I spend hour after hour trying to move people, one at a time, slowly in a direction that will improve their lives. But the tide is always running against them. And then we have a leader who makes jokes about how the economy is going through kind of a rough patch, and the future of the war is kind of hazy, and he giggles and dances as if he has done nothing that could upset anyone.

We have the reformist governor who spends $4200 for some kind of sex. Led slightly astray by a bit of lust. What kind of people are running the show here?

But at least we don't have suicide bombers. I'm sure we do suicide missions, and assassinations, and torture.

I have a client who whines because everything has been done to him, which may be true, but that's no excuse. Everything is being done to all of us. We live in the best time there every has been to be alive. You just have to ignore that 40% of the world lives in extreme poverty and several groups are still intent on slaughtering several others.

That's just the way it is.

Monday, March 03, 2008

Then he said

Harry came back to see me. I saw him for a few months last year, and about three years ago I saw him for a year.

Harry is a major vice-president at a company you would recognize. He comes to me because he gets stressed out, and we have to keep on eye on his drinking. He also worries about having another marriage fail.

But Harry is obviously smart, alert, and does well with people. He didn't get where he is because his father owned the business. He knows how to deal with the world.

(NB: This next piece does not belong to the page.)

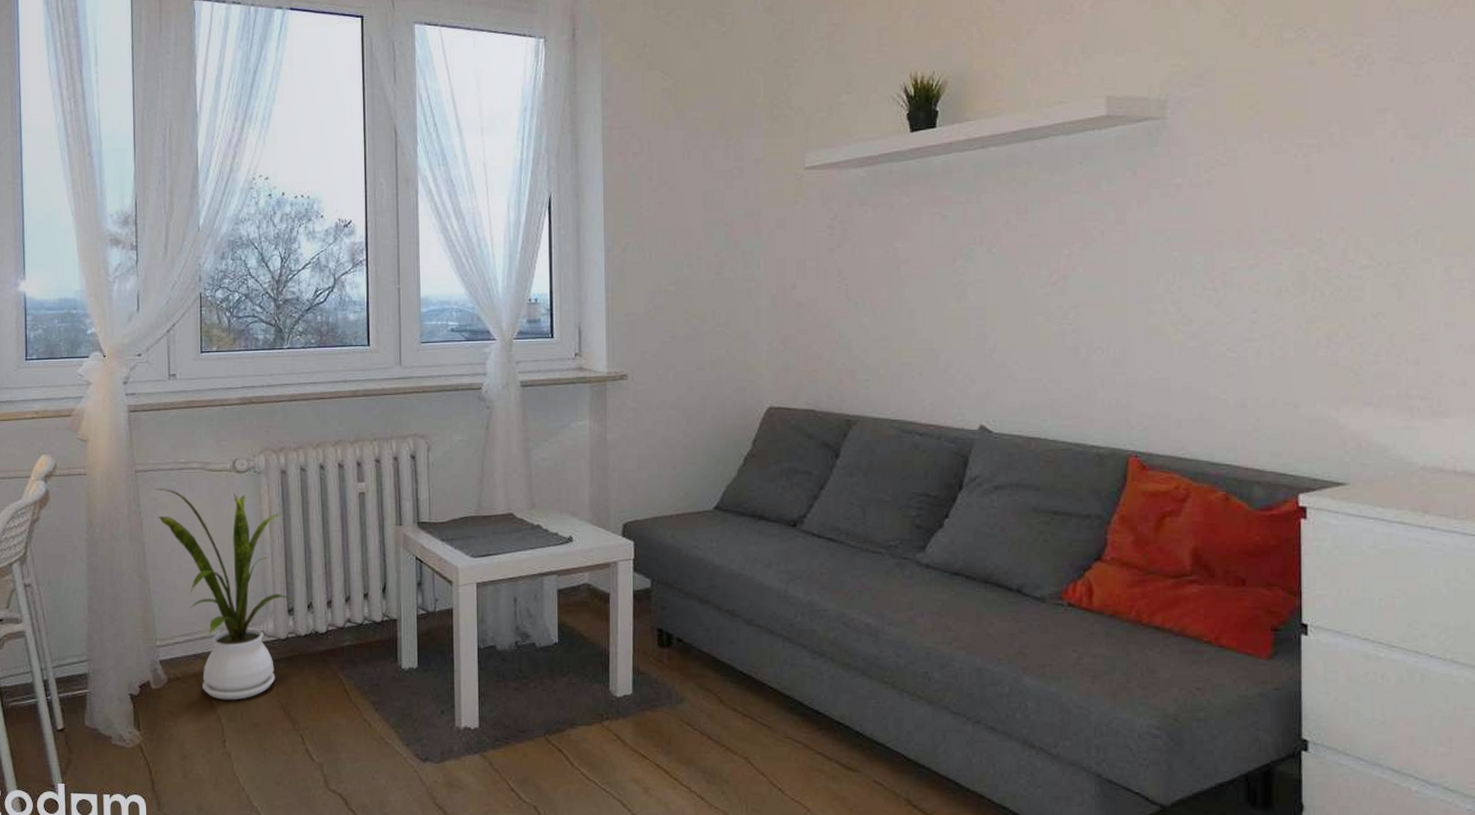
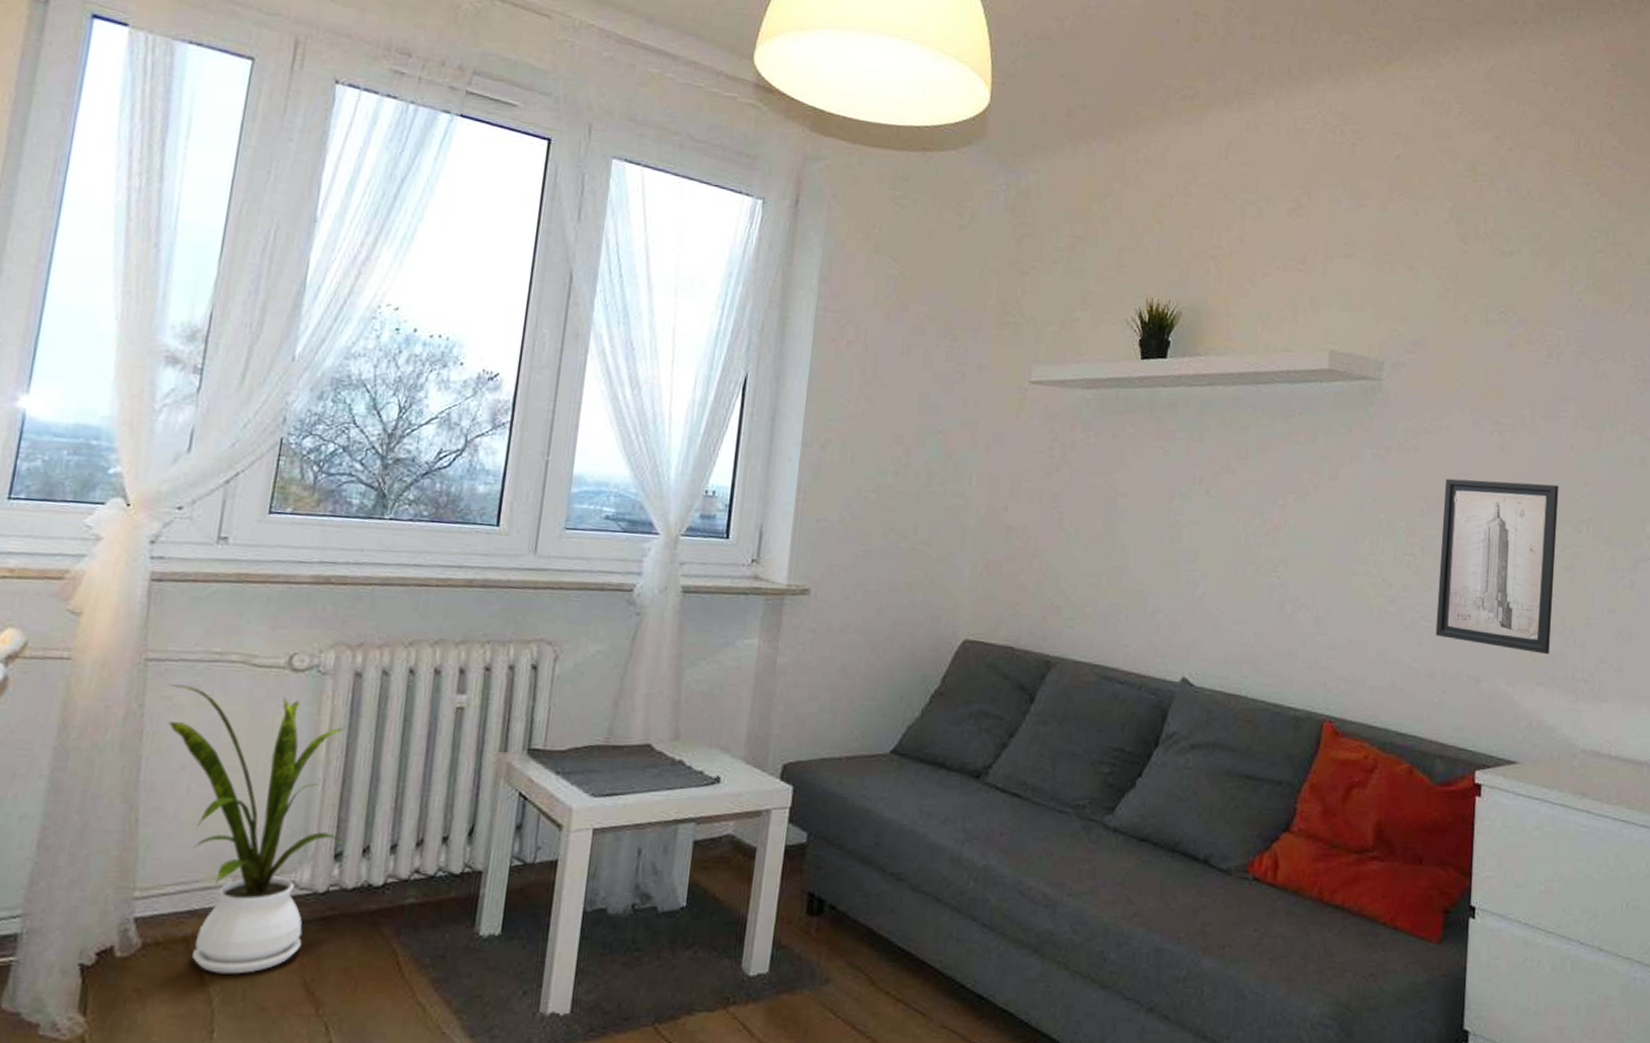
wall art: none [1244,201,1379,375] -> present [1435,478,1559,655]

As the session wound down Harry began to tell me about things he's been reading and thinking about. He talked about new DNA technology, which is something I follow pretty closely. But slowly the thread of his conversation drifted and soon he was then telling me that he is convinced that part of our DNA has been improved by mixing with space invaders. He went on to say that he thinks he has met some "helpers" who have come from other galaxies, and that they are really all around us, just waiting for us to ask for their help and guidance. Earth is really just a big laboratory to them.

"That's not how I interpreted the data," I replied.